> _Exercise brief_:
Leave the pictures out and write out exactly the lines from the top of the entries through the line containing "G04 Gerber Fmt".

━━ Available data

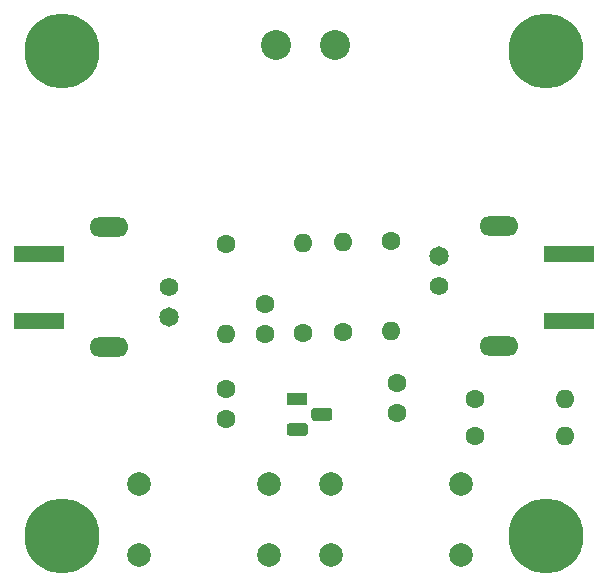
<source format=gbs>
%TF.GenerationSoftware,KiCad,Pcbnew,(5.1.10)-1*%
%TF.CreationDate,2021-09-22T18:06:51-04:00*%
%TF.ProjectId,RF-Amp,52462d41-6d70-42e6-9b69-6361645f7063,rev?*%
%TF.SameCoordinates,Original*%
%TF.FileFunction,Soldermask,Bot*%
%TF.FilePolarity,Negative*%
%FSLAX46Y46*%
G04 Gerber Fmt 4.6, Leading zero omitted, Abs format (unit mm)*
G04 Created by KiCad (PCBNEW (5.1.10)-1) date 2021-09-22 18:06:51*
%MOMM*%
%LPD*%
G01*
G04 APERTURE LIST*
%ADD10C,6.350000*%
%ADD11C,1.600000*%
%ADD12C,1.574800*%
%ADD13C,1.651000*%
%ADD14O,3.302000X1.651000*%
%ADD15R,1.800000X1.100000*%
%ADD16O,1.600000X1.600000*%
%ADD17C,2.000000*%
%ADD18R,4.200000X1.350000*%
%ADD19C,2.540000*%
G04 APERTURE END LIST*
D10*
%TO.C,MTG1*%
X70040000Y-39560000D03*
%TD*%
%TO.C,MTG2*%
X111040000Y-39560000D03*
%TD*%
%TO.C,MTG3*%
X70040000Y-80560000D03*
%TD*%
%TO.C,MTG4*%
X111040000Y-80560000D03*
%TD*%
D11*
%TO.C,C1*%
X83870800Y-68162800D03*
X83870800Y-70662800D03*
%TD*%
%TO.C,C2*%
X98348800Y-70154800D03*
X98348800Y-67654800D03*
%TD*%
%TO.C,C3*%
X87249000Y-63500000D03*
X87249000Y-61000000D03*
%TD*%
D12*
%TO.C,P1*%
X79095600Y-59537600D03*
D13*
X79095600Y-62077600D03*
D14*
X74015600Y-64617600D03*
X74015600Y-54457600D03*
%TD*%
%TO.C,P2*%
X107035600Y-64541400D03*
X107035600Y-54381400D03*
D13*
X101955600Y-56921400D03*
D12*
X101955600Y-59461400D03*
%TD*%
%TO.C,Q1*%
G36*
G01*
X91392800Y-69757200D02*
X92642800Y-69757200D01*
G75*
G02*
X92917800Y-70032200I0J-275000D01*
G01*
X92917800Y-70582200D01*
G75*
G02*
X92642800Y-70857200I-275000J0D01*
G01*
X91392800Y-70857200D01*
G75*
G02*
X91117800Y-70582200I0J275000D01*
G01*
X91117800Y-70032200D01*
G75*
G02*
X91392800Y-69757200I275000J0D01*
G01*
G37*
G36*
G01*
X89322800Y-71027200D02*
X90572800Y-71027200D01*
G75*
G02*
X90847800Y-71302200I0J-275000D01*
G01*
X90847800Y-71852200D01*
G75*
G02*
X90572800Y-72127200I-275000J0D01*
G01*
X89322800Y-72127200D01*
G75*
G02*
X89047800Y-71852200I0J275000D01*
G01*
X89047800Y-71302200D01*
G75*
G02*
X89322800Y-71027200I275000J0D01*
G01*
G37*
D15*
X89947800Y-69037200D03*
%TD*%
D16*
%TO.C,R1*%
X97917000Y-63220600D03*
D11*
X97917000Y-55600600D03*
%TD*%
%TO.C,R2*%
X93827600Y-63296800D03*
D16*
X93827600Y-55676800D03*
%TD*%
%TO.C,R3*%
X90449400Y-55778400D03*
D11*
X90449400Y-63398400D03*
%TD*%
%TO.C,R4*%
X83921600Y-55880000D03*
D16*
X83921600Y-63500000D03*
%TD*%
D11*
%TO.C,R5*%
X104952800Y-72136000D03*
D16*
X112572800Y-72136000D03*
%TD*%
%TO.C,R6*%
X112572800Y-68986400D03*
D11*
X104952800Y-68986400D03*
%TD*%
D17*
%TO.C,T1*%
X92760800Y-82194400D03*
X103760800Y-82194400D03*
X92760800Y-76194400D03*
X103760800Y-76194400D03*
%TD*%
%TO.C,T2*%
X87581000Y-76194400D03*
X76581000Y-76194400D03*
X87581000Y-82194400D03*
X76581000Y-82194400D03*
%TD*%
D18*
%TO.C,PB1*%
X68097400Y-56738000D03*
X68097400Y-62388000D03*
%TD*%
%TO.C,PB2*%
X112928400Y-56735000D03*
X112928400Y-62385000D03*
%TD*%
D19*
%TO.C,P3*%
X93138000Y-39065200D03*
X88138000Y-39065200D03*
%TD*%
M02*

</source>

━━━━

> _Answer to this problem_:
<source format=gbs>
%TF.GenerationSoftware,KiCad,Pcbnew,(5.1.10)-1*%
%TF.CreationDate,2021-09-22T18:06:51-04:00*%
%TF.ProjectId,RF-Amp,52462d41-6d70-42e6-9b69-6361645f7063,rev?*%
%TF.SameCoordinates,Original*%
%TF.FileFunction,Soldermask,Bot*%
%TF.FilePolarity,Negative*%
%FSLAX46Y46*%
G04 Gerber Fmt 4.6, Leading zero omitted, Abs format (unit mm)*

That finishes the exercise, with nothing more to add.